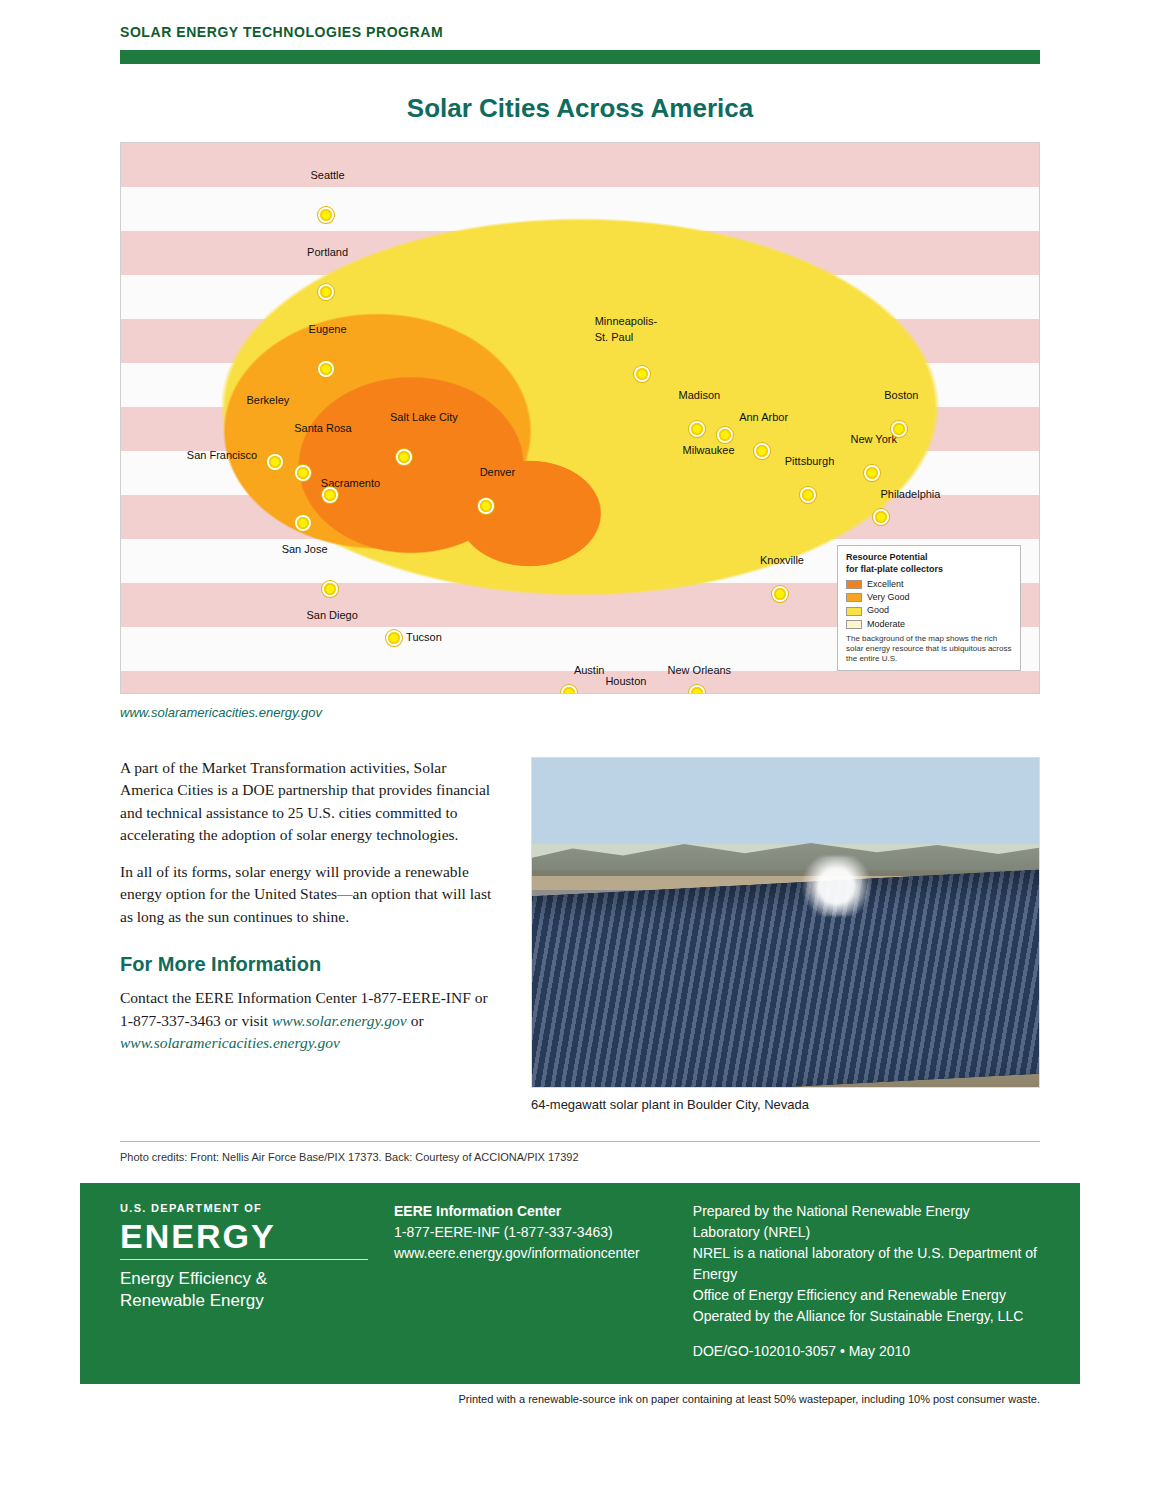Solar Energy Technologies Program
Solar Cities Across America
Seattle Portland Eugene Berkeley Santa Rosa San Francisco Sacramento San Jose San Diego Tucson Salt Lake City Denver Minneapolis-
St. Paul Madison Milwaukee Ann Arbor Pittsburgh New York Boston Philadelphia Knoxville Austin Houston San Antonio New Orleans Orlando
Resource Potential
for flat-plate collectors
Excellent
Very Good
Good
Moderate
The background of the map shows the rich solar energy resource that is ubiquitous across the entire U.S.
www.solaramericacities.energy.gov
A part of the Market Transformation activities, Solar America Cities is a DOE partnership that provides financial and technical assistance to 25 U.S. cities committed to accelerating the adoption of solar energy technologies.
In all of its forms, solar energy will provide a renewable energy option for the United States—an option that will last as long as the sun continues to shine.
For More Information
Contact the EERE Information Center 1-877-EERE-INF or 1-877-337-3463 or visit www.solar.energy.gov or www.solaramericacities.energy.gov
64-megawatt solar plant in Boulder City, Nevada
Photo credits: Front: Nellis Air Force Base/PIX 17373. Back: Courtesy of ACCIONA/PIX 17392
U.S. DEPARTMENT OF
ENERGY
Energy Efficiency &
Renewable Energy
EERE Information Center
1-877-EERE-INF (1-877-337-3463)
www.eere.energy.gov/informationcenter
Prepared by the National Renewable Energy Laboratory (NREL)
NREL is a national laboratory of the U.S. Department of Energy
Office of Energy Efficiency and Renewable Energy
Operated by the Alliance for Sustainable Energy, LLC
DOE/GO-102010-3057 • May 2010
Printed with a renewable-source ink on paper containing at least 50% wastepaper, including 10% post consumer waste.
════════════════════
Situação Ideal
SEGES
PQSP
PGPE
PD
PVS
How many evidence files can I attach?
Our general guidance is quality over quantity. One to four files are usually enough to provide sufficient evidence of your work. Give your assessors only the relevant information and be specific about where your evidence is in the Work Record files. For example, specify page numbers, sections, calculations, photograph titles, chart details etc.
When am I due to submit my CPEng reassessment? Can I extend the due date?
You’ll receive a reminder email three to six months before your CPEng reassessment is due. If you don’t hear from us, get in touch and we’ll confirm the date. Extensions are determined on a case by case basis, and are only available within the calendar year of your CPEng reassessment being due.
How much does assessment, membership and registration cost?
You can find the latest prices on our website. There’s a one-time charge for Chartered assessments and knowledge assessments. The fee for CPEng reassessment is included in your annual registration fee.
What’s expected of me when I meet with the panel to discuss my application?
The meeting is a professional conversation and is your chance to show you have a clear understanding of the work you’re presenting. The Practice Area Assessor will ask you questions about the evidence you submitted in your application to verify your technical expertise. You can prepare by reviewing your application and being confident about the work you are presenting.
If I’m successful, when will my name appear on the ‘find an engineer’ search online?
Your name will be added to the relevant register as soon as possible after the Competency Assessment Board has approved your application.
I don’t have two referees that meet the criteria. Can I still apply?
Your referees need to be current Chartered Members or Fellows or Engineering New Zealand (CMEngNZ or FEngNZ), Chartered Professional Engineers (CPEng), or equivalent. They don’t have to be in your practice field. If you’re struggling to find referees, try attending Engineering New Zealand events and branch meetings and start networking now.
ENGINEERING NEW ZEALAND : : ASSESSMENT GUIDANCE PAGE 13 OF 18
════════════════════
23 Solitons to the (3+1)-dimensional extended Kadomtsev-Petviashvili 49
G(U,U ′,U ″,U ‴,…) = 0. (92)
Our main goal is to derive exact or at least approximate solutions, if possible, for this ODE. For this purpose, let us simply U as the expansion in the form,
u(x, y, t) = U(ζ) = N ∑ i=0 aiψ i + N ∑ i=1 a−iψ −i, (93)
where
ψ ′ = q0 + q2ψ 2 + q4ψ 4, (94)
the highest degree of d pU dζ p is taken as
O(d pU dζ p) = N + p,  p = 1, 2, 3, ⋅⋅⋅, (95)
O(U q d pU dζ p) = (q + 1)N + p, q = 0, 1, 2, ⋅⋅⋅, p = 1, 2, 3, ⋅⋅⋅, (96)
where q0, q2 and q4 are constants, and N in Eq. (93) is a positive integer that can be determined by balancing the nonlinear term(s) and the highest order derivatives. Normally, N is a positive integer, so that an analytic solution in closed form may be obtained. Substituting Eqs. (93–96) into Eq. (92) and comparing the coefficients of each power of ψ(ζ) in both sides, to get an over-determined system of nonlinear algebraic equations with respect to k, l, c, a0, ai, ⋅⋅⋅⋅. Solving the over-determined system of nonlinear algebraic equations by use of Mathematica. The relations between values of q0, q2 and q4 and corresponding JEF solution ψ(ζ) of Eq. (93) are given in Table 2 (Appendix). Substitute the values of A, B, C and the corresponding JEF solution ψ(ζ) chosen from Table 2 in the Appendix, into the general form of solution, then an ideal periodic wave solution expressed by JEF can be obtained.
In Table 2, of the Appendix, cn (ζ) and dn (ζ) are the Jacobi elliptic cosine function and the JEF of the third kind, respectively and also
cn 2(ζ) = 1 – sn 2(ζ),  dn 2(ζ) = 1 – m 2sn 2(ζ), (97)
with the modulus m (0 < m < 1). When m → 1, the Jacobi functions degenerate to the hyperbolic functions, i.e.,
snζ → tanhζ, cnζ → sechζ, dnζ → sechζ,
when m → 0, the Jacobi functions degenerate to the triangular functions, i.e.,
════════════════════
▸ **Directions for this task**:
Give exactly the lines above that run from the line with "Solar Energy Technologies Program" to the line with "64-megawatt solar plant", both included, leaving every picture out.

▸ **Output**:
Solar Energy Technologies Program
Solar Cities Across America
Seattle Portland Eugene Berkeley Santa Rosa San Francisco Sacramento San Jose San Diego Tucson Salt Lake City Denver Minneapolis-
St. Paul Madison Milwaukee Ann Arbor Pittsburgh New York Boston Philadelphia Knoxville Austin Houston San Antonio New Orleans Orlando
Resource Potential
for flat-plate collectors
Excellent
Very Good
Good
Moderate
The background of the map shows the rich solar energy resource that is ubiquitous across the entire U.S.
www.solaramericacities.energy.gov
A part of the Market Transformation activities, Solar America Cities is a DOE partnership that provides financial and technical assistance to 25 U.S. cities committed to accelerating the adoption of solar energy technologies.
In all of its forms, solar energy will provide a renewable energy option for the United States—an option that will last as long as the sun continues to shine.
For More Information
Contact the EERE Information Center 1-877-EERE-INF or 1-877-337-3463 or visit www.solar.energy.gov or www.solaramericacities.energy.gov
64-megawatt solar plant in Boulder City, Nevada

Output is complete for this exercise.